Alternatively, contact the developers in charge of packaging software for the Linux operating system you use, and ask them if they’ll package it for you. Doesn’t hurt to ask!
To play a game with the emulator, open it up and click “File”. The first option allows the user to emulate any Sony PS1 video game directly from a CD drive. To do this, insert the game into your disc drive, and click “Run CD”. The PCSXR emulator will load up the game in a few seconds. Alternatively, load a disc image (ISO) to play with. To load a disc image, click “File”, then “Run ISO”.
Setting UpTthe BIOS
PCSXR requires a PlayStation BIOS to emulate games. While it is true that the emulator has a bare-bones BIOS, it hardly is enough for full emulation. Unfortunately, the software itself doesn’t come with Sony BIOS files, as these are illegal to distribute and count as piracy. If you’d like to emulate your PS1 games on Linux, you’ll need to go through the trouble of dumping your PS1’s BIOS. There isn’t anything wrong with doing this, so long as you do not distribute it to others.
Once you’ve got a BIOS to use, click “Configuration”. This will open up the emulator’s settings area. Look for “BIOS”, click the drop-down menu and then select “other”. Use the pop-up menu to add your BIOS files to the emulator.
Configuring A Controller
To add a gamepad to the PCSXR emulator, first click “configuration”, then select “Controllers”. Find “device”, click the drop-down menu and select your gamepad. Then highlight a control with the mouse and click “change” to map it. Press a button on the controller to assign it to a specific button. Repeat this process for each control.
To reset the controls, at any time click “reset”. Additionally, enable vibrate (if your controller supports it) by selecting “visual vibration”.
The PCSXR PlayStation emulator supports saving via save states. This can allow the player to easily jump in and out of a game, and get around waiting for the ROM to load everything manually.
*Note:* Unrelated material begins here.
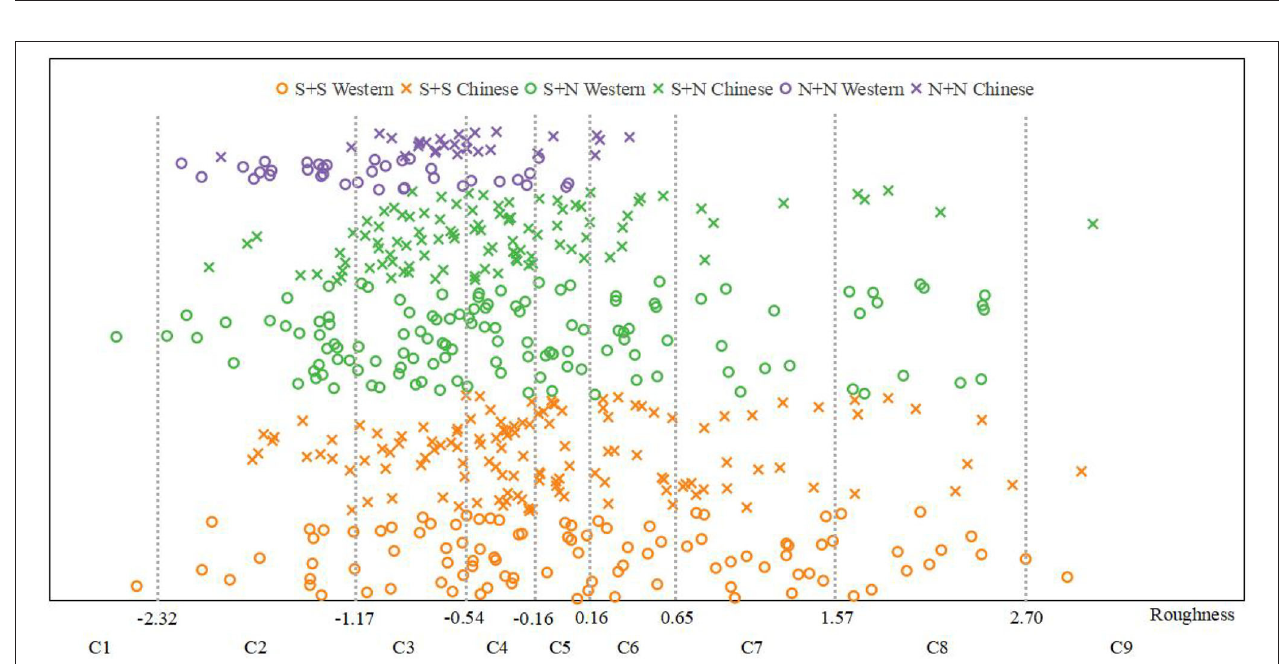
FIGURE 6 | Roughness psychological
To save a game, make sure you’re out of full-screen mode. From here, click “Emulator”, and then “save state”. Look through the save menu, and find a slot to save to. After selecting a slot, PCSXR will instantly save.
Note: The emulator has several different slots for saving (and loading) so that you can have different saves.
At any time if you wish to load a save state, again click “Emulator”, but instead of selecting “save state” select “load state”. Select a slot to load from in the list. From here, PCSXR will automatically jump to your last save.